## Task brief
Please write out the material below exactly as given.

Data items
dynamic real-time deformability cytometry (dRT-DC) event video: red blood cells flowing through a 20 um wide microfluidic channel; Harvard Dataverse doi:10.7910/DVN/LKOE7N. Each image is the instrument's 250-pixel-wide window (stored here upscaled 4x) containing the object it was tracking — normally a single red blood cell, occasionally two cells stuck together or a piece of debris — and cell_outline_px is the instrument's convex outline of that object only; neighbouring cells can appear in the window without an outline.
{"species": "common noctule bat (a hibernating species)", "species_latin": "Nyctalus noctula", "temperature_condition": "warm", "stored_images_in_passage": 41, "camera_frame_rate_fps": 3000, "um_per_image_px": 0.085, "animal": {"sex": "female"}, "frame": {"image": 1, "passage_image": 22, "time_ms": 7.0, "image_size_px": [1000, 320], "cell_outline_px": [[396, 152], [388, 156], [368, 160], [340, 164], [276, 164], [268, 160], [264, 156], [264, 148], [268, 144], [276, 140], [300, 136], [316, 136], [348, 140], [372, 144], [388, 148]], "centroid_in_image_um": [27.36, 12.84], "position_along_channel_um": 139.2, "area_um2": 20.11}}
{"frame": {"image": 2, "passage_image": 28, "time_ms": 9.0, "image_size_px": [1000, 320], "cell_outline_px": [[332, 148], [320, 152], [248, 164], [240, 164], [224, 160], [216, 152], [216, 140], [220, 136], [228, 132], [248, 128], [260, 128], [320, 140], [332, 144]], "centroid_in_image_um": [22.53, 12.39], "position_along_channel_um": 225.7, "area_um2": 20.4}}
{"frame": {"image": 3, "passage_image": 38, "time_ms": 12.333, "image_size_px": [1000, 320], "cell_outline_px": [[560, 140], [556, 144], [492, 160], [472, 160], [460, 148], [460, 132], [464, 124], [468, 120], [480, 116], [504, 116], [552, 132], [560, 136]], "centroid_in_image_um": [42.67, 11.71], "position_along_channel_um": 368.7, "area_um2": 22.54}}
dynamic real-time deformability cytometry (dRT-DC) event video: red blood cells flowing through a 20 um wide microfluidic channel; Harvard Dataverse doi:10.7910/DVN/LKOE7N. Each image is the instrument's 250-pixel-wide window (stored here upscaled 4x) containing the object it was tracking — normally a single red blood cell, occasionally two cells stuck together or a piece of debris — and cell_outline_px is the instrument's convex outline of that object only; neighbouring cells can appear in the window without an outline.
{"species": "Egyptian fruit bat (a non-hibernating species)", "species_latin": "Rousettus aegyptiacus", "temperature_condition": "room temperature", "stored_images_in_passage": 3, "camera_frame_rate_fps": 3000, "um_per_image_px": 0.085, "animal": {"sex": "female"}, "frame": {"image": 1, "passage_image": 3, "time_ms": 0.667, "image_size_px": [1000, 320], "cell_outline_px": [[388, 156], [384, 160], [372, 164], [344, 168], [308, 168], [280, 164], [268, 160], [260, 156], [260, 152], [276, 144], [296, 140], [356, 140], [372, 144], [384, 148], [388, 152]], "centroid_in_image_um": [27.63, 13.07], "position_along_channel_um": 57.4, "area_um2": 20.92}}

## Worked solution
dynamic real-time deformability cytometry (dRT-DC) event video: red blood cells flowing through a 20 um wide microfluidic channel; Harvard Dataverse doi:10.7910/DVN/LKOE7N. Each image is the instrument's 250-pixel-wide window (stored here upscaled 4x) containing the object it was tracking — normally a single red blood cell, occasionally two cells stuck together or a piece of debris — and cell_outline_px is the instrument's convex outline of that object only; neighbouring cells can appear in the window without an outline.
{"species": "common noctule bat (a hibernating species)", "species_latin": "Nyctalus noctula", "temperature_condition": "warm", "stored_images_in_passage": 41, "camera_frame_rate_fps": 3000, "um_per_image_px": 0.085, "animal": {"sex": "female"}, "frame": {"image": 1, "passage_image": 22, "time_ms": 7.0, "image_size_px": [1000, 320], "cell_outline_px": [[396, 152], [388, 156], [368, 160], [340, 164], [276, 164], [268, 160], [264, 156], [264, 148], [268, 144], [276, 140], [300, 136], [316, 136], [348, 140], [372, 144], [388, 148]], "centroid_in_image_um": [27.36, 12.84], "position_along_channel_um": 139.2, "area_um2": 20.11}}
{"frame": {"image": 2, "passage_image": 28, "time_ms": 9.0, "image_size_px": [1000, 320], "cell_outline_px": [[332, 148], [320, 152], [248, 164], [240, 164], [224, 160], [216, 152], [216, 140], [220, 136], [228, 132], [248, 128], [260, 128], [320, 140], [332, 144]], "centroid_in_image_um": [22.53, 12.39], "position_along_channel_um": 225.7, "area_um2": 20.4}}
{"frame": {"image": 3, "passage_image": 38, "time_ms": 12.333, "image_size_px": [1000, 320], "cell_outline_px": [[560, 140], [556, 144], [492, 160], [472, 160], [460, 148], [460, 132], [464, 124], [468, 120], [480, 116], [504, 116], [552, 132], [560, 136]], "centroid_in_image_um": [42.67, 11.71], "position_along_channel_um": 368.7, "area_um2": 22.54}}
dynamic real-time deformability cytometry (dRT-DC) event video: red blood cells flowing through a 20 um wide microfluidic channel; Harvard Dataverse doi:10.7910/DVN/LKOE7N. Each image is the instrument's 250-pixel-wide window (stored here upscaled 4x) containing the object it was tracking — normally a single red blood cell, occasionally two cells stuck together or a piece of debris — and cell_outline_px is the instrument's convex outline of that object only; neighbouring cells can appear in the window without an outline.
{"species": "Egyptian fruit bat (a non-hibernating species)", "species_latin": "Rousettus aegyptiacus", "temperature_condition": "room temperature", "stored_images_in_passage": 3, "camera_frame_rate_fps": 3000, "um_per_image_px": 0.085, "animal": {"sex": "female"}, "frame": {"image": 1, "passage_image": 3, "time_ms": 0.667, "image_size_px": [1000, 320], "cell_outline_px": [[388, 156], [384, 160], [372, 164], [344, 168], [308, 168], [280, 164], [268, 160], [260, 156], [260, 152], [276, 144], [296, 140], [356, 140], [372, 144], [384, 148], [388, 152]], "centroid_in_image_um": [27.63, 13.07], "position_along_channel_um": 57.4, "area_um2": 20.92}}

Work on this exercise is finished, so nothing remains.